• [Source excerpt]

Choosing Beauty From Ashes
Pain can drive you into
isolation from the world around you even as you walk around in it. Sometimes the tears that don't show sting
more than those that do. Sometimes deep
sadness is enough to make a person feel trapped in the middle of an open field. Throbbing like an omnipresent heartbeat, it
pounds out the bass of the incorrigible soundtrack of your life that no one
else can hear.
But pain doesn't have
to happen in the absence of happiness.
What?
How does that make
sense?
How is that even
possible?
It's possible because
to accept distress with open arms rather than trying to hide from it is a
decision we're inherently capable of making.
We can learn to welcome
the pain because it tears us down in a way that builds us up.
Really? You ask.
Yes, really. I've done it.
Think about the
difference between an athlete and a slave laborer. Both roles require incredible amounts of
exertion for extended periods of time, but the one is incredibly more pleasant
than the other. Why is that?
The difference is the free, conscious goal of the athlete. If our
goals are powerful enough, they can motivate us to own our pain rather than shying
away from it. In that moment the ache
loses its grip on us and begins to die. An
athlete is so driven by their goals that they willingly accept the pain of the
moment in order to achieve what they set out to do. We can't always control the pain we
experience due to the unfortunate circumstances of our lives. But we can choose to accept that pain in such
a way that its negative effect on us loses its power.
It starts by choosing
to bend with discomfort rather than to push ourselves against it until we
break. We have every reason to fight it,
inside ourselves if nowhere else, but when we choose to give those reasons up, the
potency of the ache ebbs and finally begins to fade.

(A run of records)

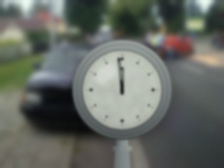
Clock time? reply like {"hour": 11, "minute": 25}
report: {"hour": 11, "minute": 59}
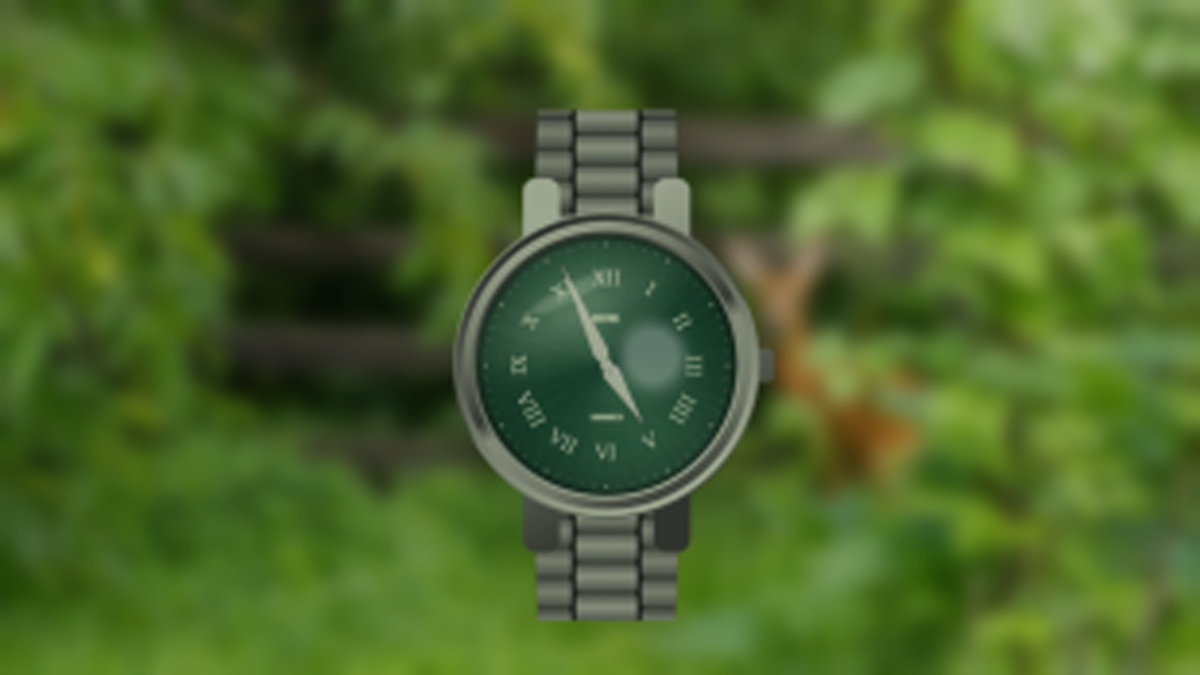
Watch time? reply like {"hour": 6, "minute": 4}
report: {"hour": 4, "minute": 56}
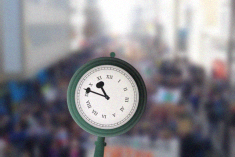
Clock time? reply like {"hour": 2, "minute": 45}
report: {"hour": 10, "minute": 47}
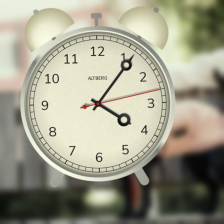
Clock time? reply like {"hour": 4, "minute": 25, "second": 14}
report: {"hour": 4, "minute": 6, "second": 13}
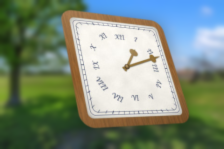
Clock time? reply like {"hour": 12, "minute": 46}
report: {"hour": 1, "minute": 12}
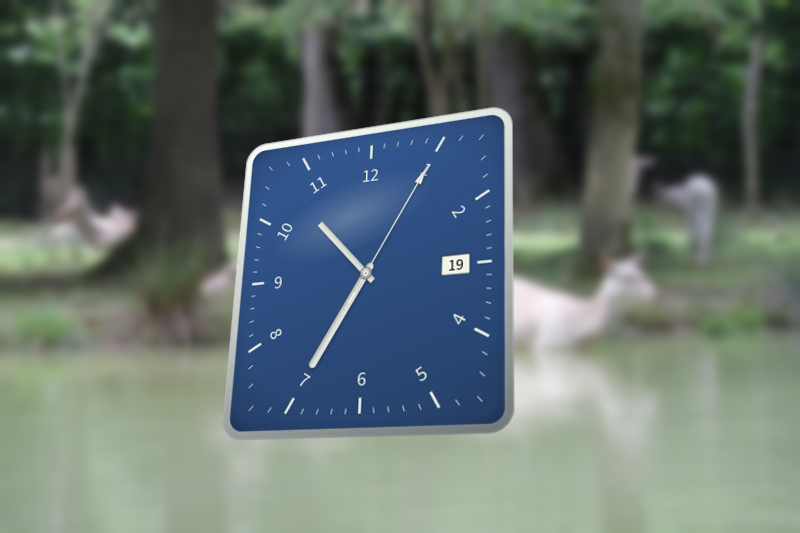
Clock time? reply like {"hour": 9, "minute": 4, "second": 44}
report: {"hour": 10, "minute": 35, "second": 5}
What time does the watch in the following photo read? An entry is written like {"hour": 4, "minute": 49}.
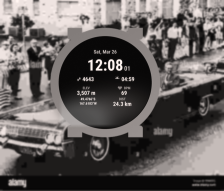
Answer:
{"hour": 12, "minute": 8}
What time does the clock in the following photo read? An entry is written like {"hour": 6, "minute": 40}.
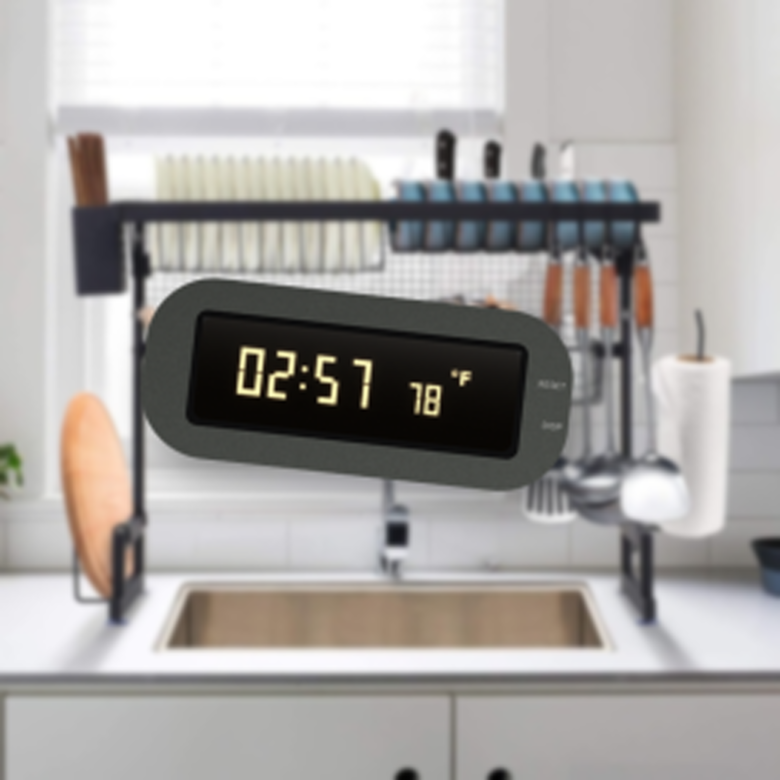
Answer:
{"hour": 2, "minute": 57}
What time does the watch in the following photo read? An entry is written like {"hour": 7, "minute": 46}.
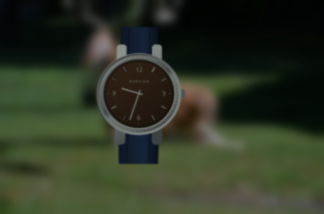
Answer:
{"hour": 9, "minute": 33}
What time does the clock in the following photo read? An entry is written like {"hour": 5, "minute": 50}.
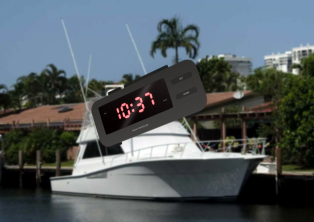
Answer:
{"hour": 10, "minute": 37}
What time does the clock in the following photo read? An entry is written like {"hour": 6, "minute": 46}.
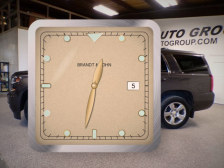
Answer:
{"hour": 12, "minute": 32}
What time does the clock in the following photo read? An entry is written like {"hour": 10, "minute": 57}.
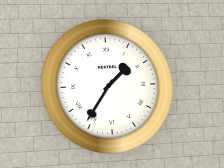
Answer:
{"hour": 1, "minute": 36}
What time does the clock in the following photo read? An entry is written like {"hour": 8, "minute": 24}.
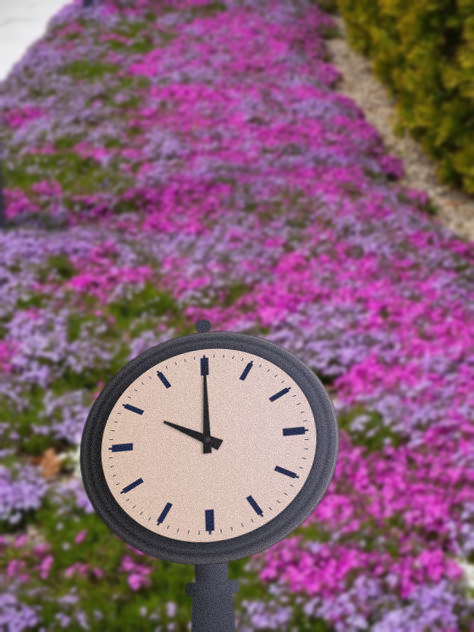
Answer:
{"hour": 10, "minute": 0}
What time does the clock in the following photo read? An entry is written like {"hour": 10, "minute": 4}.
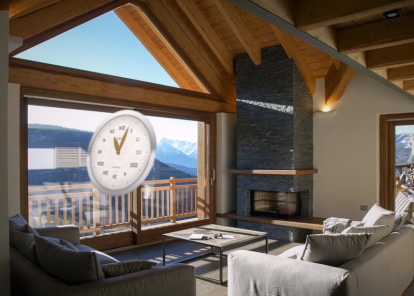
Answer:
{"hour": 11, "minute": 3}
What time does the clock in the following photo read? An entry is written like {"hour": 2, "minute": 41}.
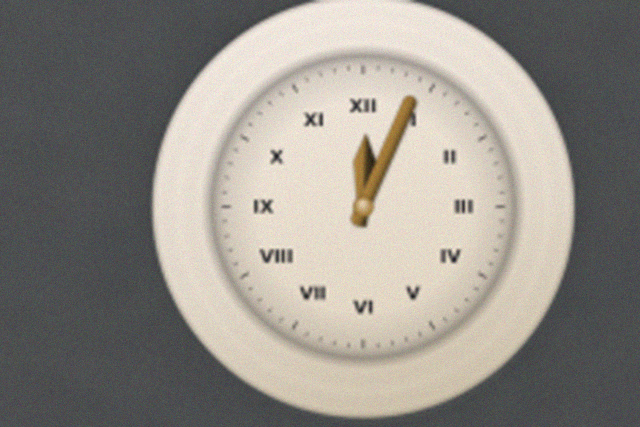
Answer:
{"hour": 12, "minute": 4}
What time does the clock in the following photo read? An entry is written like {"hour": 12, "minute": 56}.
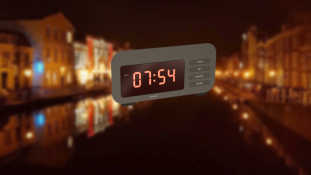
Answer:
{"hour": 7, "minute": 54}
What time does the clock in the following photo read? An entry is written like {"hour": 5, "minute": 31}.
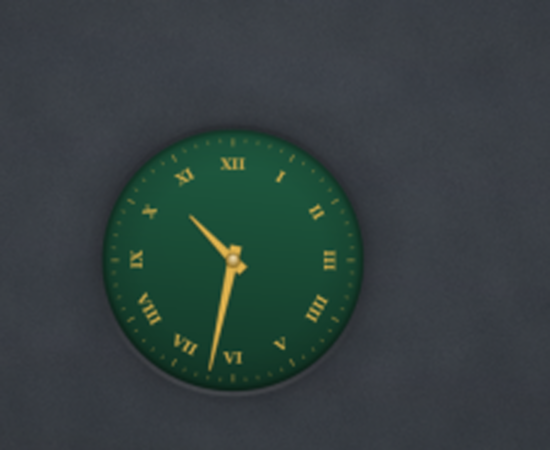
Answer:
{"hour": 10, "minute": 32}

• [Instruction]
Please list every sentence in the essay on choosing beauty from ashes above that ends with a question mark.

• [Final result]
- What?
- How does that make sense?
- How is that even possible?
- Really?
- Why is that?